▸ Listed entries
┄┄┄┄┄┄┄┄┄┄┄┄┄┄┄┄┄┄┄┄

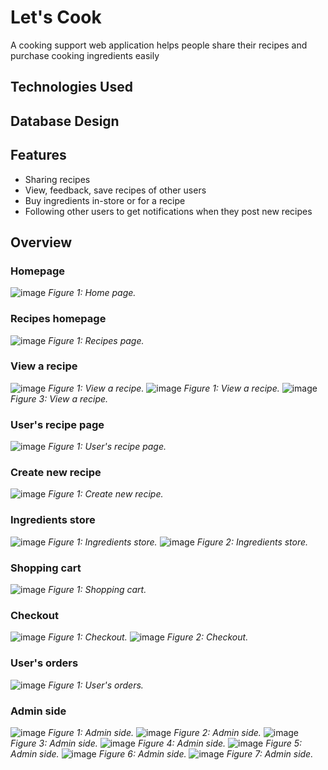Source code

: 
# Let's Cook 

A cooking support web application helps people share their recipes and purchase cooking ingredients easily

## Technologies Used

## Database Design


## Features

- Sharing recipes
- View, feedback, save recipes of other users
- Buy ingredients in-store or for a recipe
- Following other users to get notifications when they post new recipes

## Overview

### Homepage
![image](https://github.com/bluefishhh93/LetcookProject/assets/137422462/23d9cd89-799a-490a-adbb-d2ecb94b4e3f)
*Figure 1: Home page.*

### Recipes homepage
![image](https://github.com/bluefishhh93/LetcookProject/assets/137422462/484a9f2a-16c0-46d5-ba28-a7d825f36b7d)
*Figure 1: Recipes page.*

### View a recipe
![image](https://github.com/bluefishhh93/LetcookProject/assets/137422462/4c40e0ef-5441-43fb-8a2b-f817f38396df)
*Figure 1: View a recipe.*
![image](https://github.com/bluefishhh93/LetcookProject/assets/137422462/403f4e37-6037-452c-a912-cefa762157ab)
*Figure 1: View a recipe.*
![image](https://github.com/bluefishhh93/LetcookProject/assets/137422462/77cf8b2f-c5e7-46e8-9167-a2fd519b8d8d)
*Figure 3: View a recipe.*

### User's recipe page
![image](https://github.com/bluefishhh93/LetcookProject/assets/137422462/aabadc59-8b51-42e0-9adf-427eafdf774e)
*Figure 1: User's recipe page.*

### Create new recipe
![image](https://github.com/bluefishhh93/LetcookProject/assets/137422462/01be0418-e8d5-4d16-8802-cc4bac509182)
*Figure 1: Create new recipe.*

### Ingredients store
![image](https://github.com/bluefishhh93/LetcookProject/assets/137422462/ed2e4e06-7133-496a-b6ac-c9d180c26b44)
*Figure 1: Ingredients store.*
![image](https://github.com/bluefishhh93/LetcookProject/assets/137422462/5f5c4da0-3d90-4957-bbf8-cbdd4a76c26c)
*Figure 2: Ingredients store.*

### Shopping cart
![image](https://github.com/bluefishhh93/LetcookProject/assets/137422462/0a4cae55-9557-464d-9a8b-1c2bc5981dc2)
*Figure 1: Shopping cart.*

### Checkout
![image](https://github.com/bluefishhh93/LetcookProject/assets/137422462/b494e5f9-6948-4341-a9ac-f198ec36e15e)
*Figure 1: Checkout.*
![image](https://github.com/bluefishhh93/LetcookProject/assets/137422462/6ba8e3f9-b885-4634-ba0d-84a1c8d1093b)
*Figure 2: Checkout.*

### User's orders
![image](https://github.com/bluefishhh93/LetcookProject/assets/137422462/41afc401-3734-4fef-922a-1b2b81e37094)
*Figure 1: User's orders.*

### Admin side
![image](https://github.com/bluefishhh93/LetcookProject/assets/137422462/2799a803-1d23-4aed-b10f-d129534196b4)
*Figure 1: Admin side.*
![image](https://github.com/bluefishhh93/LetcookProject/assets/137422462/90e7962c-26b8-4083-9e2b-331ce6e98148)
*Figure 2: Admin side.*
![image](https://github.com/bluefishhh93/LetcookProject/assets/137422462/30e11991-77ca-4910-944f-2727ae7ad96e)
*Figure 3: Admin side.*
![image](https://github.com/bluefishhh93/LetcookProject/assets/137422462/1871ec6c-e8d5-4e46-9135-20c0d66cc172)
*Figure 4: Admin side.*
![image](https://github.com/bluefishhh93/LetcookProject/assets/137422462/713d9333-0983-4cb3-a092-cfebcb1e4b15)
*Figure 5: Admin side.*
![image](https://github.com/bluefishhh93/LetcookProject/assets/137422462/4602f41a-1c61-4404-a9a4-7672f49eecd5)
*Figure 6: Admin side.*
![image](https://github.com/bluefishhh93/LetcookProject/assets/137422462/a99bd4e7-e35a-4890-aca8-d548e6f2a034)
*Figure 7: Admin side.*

┄┄┄┄┄┄┄┄┄┄┄┄┄┄┄┄┄┄┄┄

▸ Activity
Would you give the number of lines above that hold "store"? Only the number is needed.

▸ Finished exercise
4